This South African Millennial is Making Bricks out of Paper

| © Elijah Djan

A young South African inventor is using an innovative approach to address the country’s urgent housing problem by utilising its excess paper trash.

Elijah Djan is only 21 but he is already changing the face of South Africa’s construction landscape. He’s creating bricks out of recycled paper and it could help South Africa address two major problems: a housing shortage and excess waste.

With a science teacher for a mother and a father he dubbed a ‘DIY inventor’, Djan tells The Culture Trip it’s no surprise where he gets his drive for invention from. He was only three when he performed his first science experiment for his class, using a stone and water to explain gravity. When he was five, he was competing in science competitions with children older than him.

Pumlani Nkontwana, his business mentor, was dedicated to help Djan through his business journey in the last two years │

The idea for his invention has been developing for more than 10 years. At 11 years-old, he says he would watch his dad burn a pile of unwanted textbooks and a month later he saw a program on television about a shortage of RDP housing in South Africa.

It’s estimated that thousands of tons of recyclable paper in South Africa end up in domestic refuse, rendering it unusable. In a study conducted by the Department of Environmental Affairs, South Africa produced 108 million tons of waste in 2011. And when it comes to housing, estimates suggest that 26% of households in the six metropolitan areas of South Africa live in informal or illegal dwellings with little or no access to services.

The two ideas clicked together in his mind and he set about working on construction material that could address both problems. He says it was partly because of his dad.

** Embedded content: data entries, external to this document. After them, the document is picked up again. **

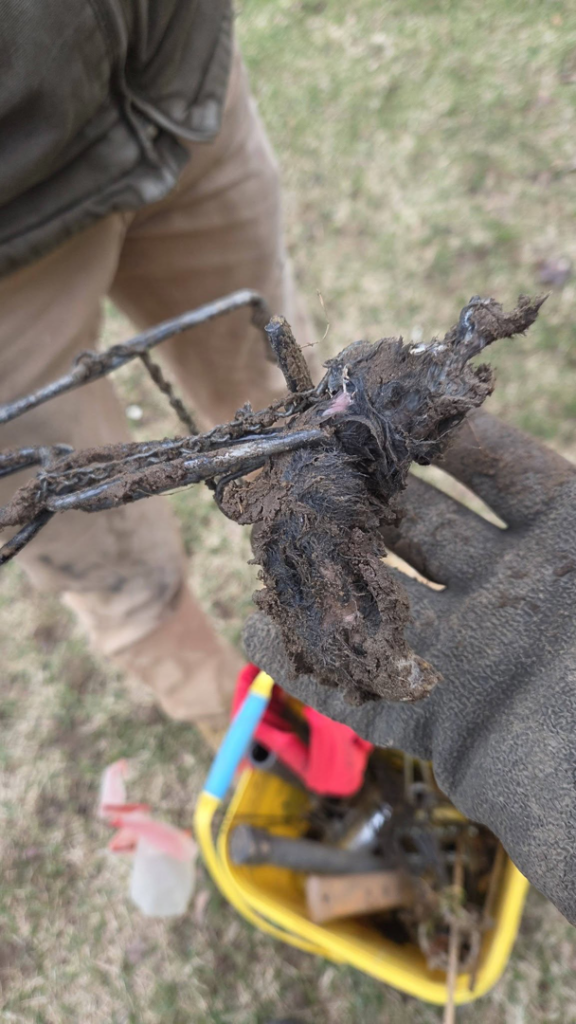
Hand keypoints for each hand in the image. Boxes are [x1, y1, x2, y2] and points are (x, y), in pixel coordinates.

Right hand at [244, 410, 575, 922]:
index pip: (507, 474)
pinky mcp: (444, 730)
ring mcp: (476, 660)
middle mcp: (517, 597)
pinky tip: (259, 631)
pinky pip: (367, 692)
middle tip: (305, 464)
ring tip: (268, 534)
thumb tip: (487, 418)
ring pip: (386, 603)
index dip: (455, 437)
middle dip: (367, 493)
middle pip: (427, 527)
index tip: (395, 408)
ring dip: (327, 571)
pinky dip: (312, 665)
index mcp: (571, 550)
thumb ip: (567, 506)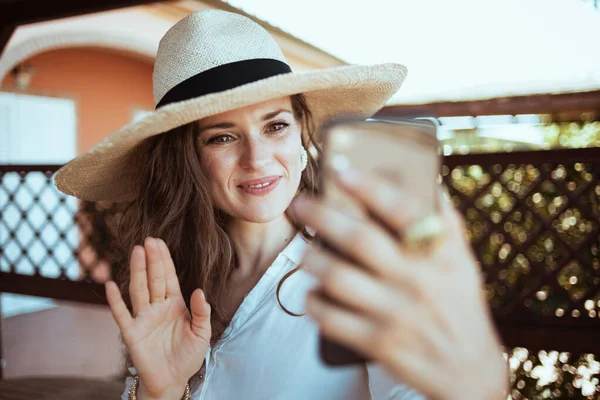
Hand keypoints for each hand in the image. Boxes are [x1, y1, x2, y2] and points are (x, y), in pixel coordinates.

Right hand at [105, 237, 210, 399]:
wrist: (173, 381)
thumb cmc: (188, 355)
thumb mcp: (202, 333)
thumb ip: (202, 312)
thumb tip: (199, 290)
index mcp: (175, 304)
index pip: (169, 277)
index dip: (164, 260)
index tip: (159, 242)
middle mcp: (158, 307)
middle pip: (154, 279)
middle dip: (152, 260)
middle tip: (149, 240)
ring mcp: (143, 318)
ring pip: (139, 290)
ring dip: (138, 271)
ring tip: (137, 252)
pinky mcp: (132, 333)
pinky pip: (122, 314)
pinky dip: (115, 301)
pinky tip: (111, 285)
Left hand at [290, 168, 507, 399]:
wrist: (469, 371)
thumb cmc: (459, 304)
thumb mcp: (462, 262)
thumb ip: (445, 221)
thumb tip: (426, 177)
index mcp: (442, 255)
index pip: (404, 211)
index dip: (371, 188)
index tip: (341, 171)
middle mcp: (420, 282)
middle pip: (360, 240)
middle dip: (322, 216)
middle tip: (301, 204)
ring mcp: (398, 315)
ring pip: (338, 278)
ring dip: (312, 259)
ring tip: (305, 251)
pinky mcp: (380, 344)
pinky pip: (333, 319)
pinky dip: (315, 303)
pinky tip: (311, 293)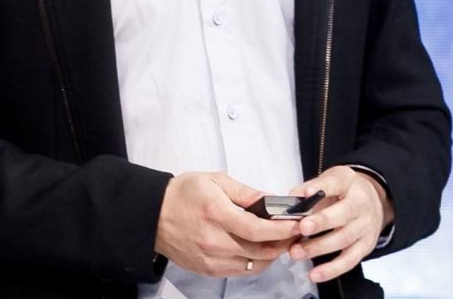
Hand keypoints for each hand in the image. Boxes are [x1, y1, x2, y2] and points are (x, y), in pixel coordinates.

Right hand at [155, 172, 299, 277]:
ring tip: (282, 242)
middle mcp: (215, 241)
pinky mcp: (208, 270)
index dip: (281, 229)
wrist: (154, 215)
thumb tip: (270, 200)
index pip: (257, 229)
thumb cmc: (183, 193)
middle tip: (296, 234)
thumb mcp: (214, 180)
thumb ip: (245, 192)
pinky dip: (255, 263)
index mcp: (217, 214)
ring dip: (272, 255)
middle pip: (260, 251)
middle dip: (283, 243)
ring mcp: (212, 259)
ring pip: (253, 265)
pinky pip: (240, 271)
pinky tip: (261, 251)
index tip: (297, 224)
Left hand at [288, 166, 393, 283]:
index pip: (337, 182)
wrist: (372, 200)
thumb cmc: (343, 190)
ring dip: (318, 247)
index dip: (323, 187)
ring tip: (296, 252)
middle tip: (301, 228)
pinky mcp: (366, 246)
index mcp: (348, 181)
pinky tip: (315, 274)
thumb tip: (289, 204)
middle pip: (343, 213)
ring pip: (343, 238)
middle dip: (321, 222)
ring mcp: (365, 226)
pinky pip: (349, 260)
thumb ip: (307, 189)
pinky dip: (331, 269)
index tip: (307, 194)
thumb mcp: (327, 180)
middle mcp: (361, 203)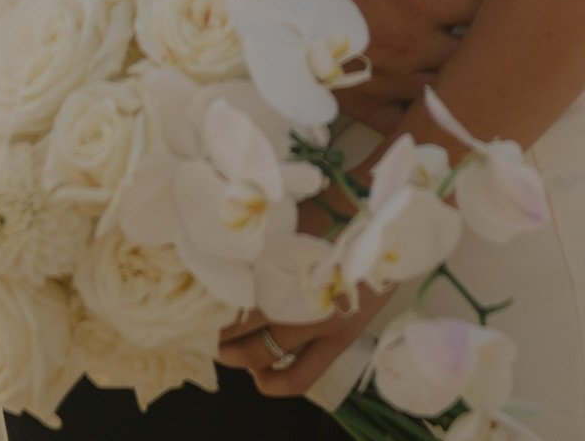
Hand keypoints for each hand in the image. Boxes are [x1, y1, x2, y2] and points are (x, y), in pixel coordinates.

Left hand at [216, 195, 395, 398]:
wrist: (388, 218)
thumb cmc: (337, 205)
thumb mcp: (293, 213)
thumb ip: (262, 234)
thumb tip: (226, 245)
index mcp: (285, 262)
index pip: (235, 296)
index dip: (212, 306)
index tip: (196, 302)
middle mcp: (299, 298)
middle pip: (243, 326)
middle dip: (219, 334)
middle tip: (202, 331)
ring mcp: (321, 324)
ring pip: (266, 357)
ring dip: (239, 357)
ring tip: (224, 352)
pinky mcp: (339, 340)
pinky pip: (300, 376)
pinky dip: (275, 380)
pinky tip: (260, 375)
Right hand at [309, 0, 486, 133]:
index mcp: (418, 1)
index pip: (483, 7)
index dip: (502, 6)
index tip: (509, 4)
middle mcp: (412, 46)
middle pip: (475, 56)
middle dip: (487, 49)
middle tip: (496, 43)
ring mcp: (392, 80)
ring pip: (449, 94)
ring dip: (462, 84)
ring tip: (472, 78)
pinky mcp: (368, 105)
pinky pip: (411, 125)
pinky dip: (426, 121)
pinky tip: (434, 111)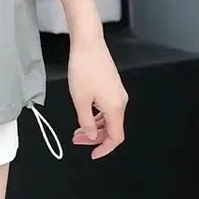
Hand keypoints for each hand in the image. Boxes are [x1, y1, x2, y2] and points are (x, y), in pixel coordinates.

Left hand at [67, 36, 128, 159]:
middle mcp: (121, 101)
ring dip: (94, 126)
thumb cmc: (84, 69)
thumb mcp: (80, 99)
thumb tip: (92, 136)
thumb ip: (86, 121)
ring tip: (77, 129)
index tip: (92, 154)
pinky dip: (97, 114)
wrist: (88, 43)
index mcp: (116, 108)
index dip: (105, 148)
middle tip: (77, 139)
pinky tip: (85, 114)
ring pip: (109, 117)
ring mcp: (117, 92)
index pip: (116, 137)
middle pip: (113, 128)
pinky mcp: (112, 84)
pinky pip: (107, 107)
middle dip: (96, 137)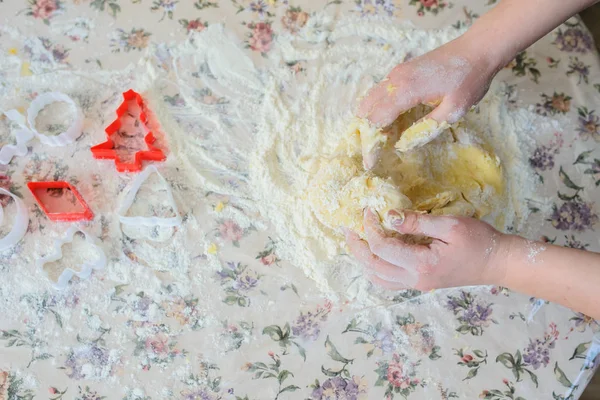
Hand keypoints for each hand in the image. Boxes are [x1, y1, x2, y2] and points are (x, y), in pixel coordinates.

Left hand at [345, 209, 506, 290]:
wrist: (498, 263)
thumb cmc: (479, 241)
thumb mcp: (450, 225)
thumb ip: (417, 221)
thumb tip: (389, 216)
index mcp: (421, 264)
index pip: (382, 248)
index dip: (370, 228)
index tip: (368, 210)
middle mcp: (414, 279)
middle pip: (373, 266)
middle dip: (356, 247)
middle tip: (346, 228)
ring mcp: (416, 285)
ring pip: (378, 278)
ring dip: (363, 260)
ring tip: (355, 241)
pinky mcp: (420, 284)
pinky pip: (389, 281)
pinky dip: (375, 269)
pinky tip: (373, 256)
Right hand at [356, 35, 498, 162]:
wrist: (478, 48)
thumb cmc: (469, 79)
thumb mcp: (454, 110)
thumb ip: (426, 128)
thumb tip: (403, 144)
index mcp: (406, 90)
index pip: (377, 120)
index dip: (371, 143)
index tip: (369, 162)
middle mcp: (395, 79)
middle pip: (367, 108)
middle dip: (365, 132)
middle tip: (371, 153)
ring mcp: (397, 72)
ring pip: (370, 98)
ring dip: (369, 119)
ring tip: (377, 139)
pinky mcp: (402, 70)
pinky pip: (380, 91)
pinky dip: (377, 107)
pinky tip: (386, 121)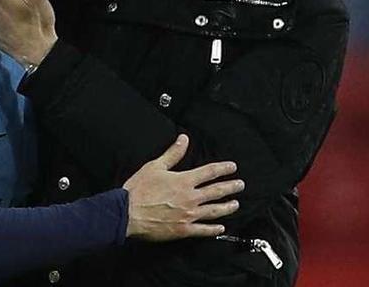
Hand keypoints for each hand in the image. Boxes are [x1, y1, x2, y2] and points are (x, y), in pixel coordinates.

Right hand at [123, 135, 243, 241]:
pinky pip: (203, 230)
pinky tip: (221, 228)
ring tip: (236, 204)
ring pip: (214, 211)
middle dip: (231, 187)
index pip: (209, 172)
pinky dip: (214, 229)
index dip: (223, 169)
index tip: (233, 167)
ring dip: (227, 207)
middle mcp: (190, 198)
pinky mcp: (183, 230)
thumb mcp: (155, 166)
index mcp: (184, 181)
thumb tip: (184, 139)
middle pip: (216, 191)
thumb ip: (172, 154)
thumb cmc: (138, 189)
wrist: (127, 213)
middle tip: (241, 185)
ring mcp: (188, 215)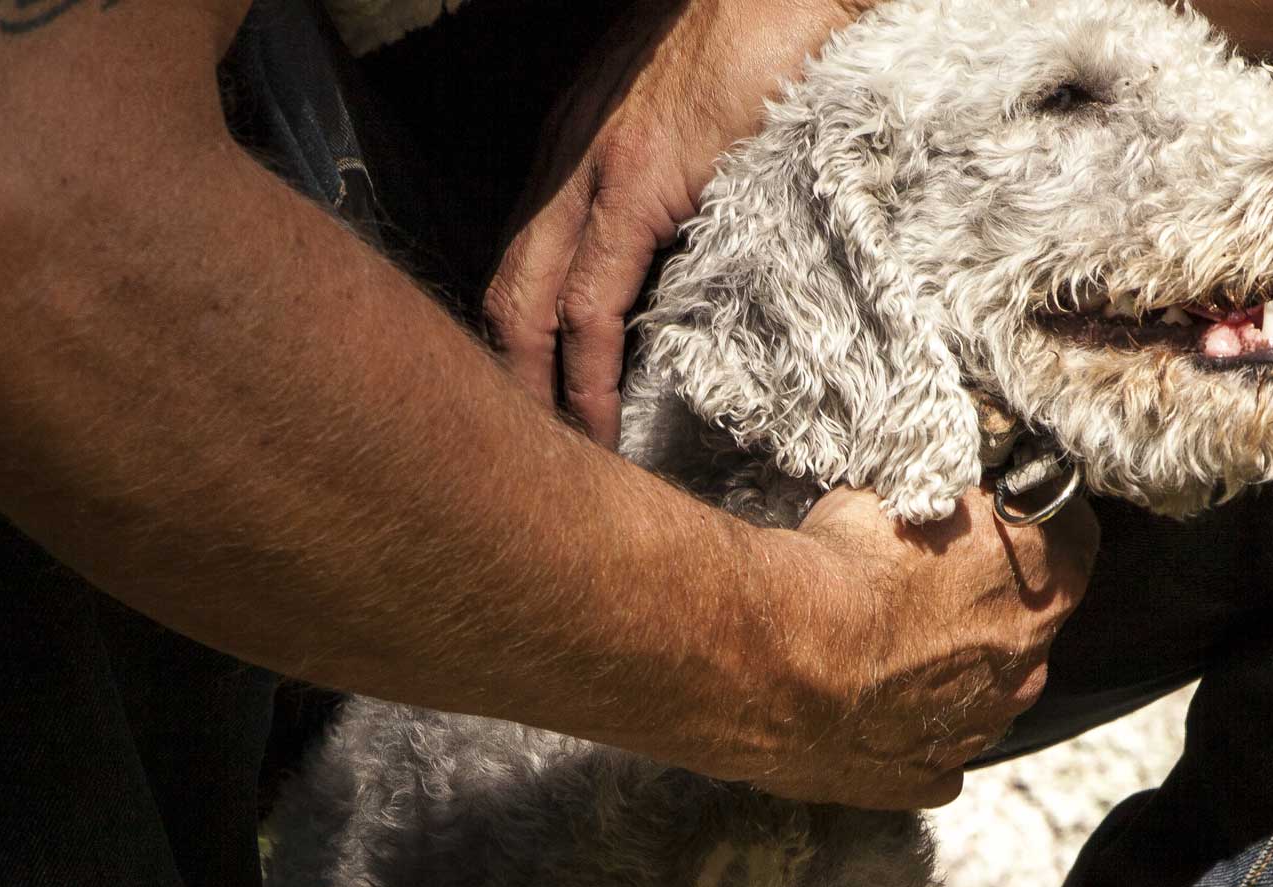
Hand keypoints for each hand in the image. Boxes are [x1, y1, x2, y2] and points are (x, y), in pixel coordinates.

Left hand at [487, 0, 864, 446]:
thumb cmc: (765, 42)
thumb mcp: (696, 126)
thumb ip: (675, 189)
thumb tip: (687, 265)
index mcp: (579, 150)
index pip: (526, 262)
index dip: (523, 342)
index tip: (539, 406)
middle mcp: (567, 160)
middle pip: (507, 290)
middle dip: (509, 379)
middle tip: (528, 455)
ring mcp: (595, 169)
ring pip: (530, 302)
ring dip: (536, 389)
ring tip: (558, 460)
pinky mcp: (638, 182)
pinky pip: (592, 303)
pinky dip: (586, 373)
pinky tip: (598, 421)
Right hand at [750, 486, 1099, 810]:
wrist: (773, 659)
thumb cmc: (842, 570)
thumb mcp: (910, 491)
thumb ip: (954, 502)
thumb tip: (956, 492)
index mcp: (1042, 583)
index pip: (1072, 537)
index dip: (1030, 522)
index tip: (993, 512)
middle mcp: (1025, 664)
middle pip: (1025, 626)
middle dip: (983, 605)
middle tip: (918, 587)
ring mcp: (978, 730)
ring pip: (981, 695)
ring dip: (947, 673)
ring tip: (883, 654)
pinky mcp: (926, 778)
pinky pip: (934, 757)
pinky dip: (909, 737)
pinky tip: (869, 713)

“I couldn’t just tell my dad not to burn those books,” Djan says. “He’s a very solution-based person. If I had a problem, I had to provide a solution.”

And thus the idea for Nubrix was born.

Elijah Djan presenting his work at TechCon

At school, his principal dubbed him the ‘Black Einstein‘ and at 11 he won gold in the Eskom Expo for Young Scientists. Djan has always been interested in science and even astronomy he says, but it was only at 17 that his business acumen kicked in and he thought about how he could turn his invention into a business.

Djan is now a third-year industrial engineering student at the University of Pretoria. His big break came in 2016 when he won first place in the green technology category of the Gauteng Accelerator Programme (GAP) Innovations Competitions in which he won ZAR200 000 (approximately US$15 0000) as seed money for his project.

Elijah Djan with the Chief of HESN, Ticora Jones

Always expressing gratefulness to God, he says he is grateful that he has not faced many challenges. His main concern now is that he has to get the product into the market. However, his construction material must pass several of South Africa’s regulatory standards which include fire resistance, thermal capability, durability, water penetration and acoustics, before he can take his product to the market.

Djan says he has high hopes for Nubrix and he wants it to be used throughout Africa to help to develop it in a sustainable way. He also plans to use other recyclable waste to create construction material for the future.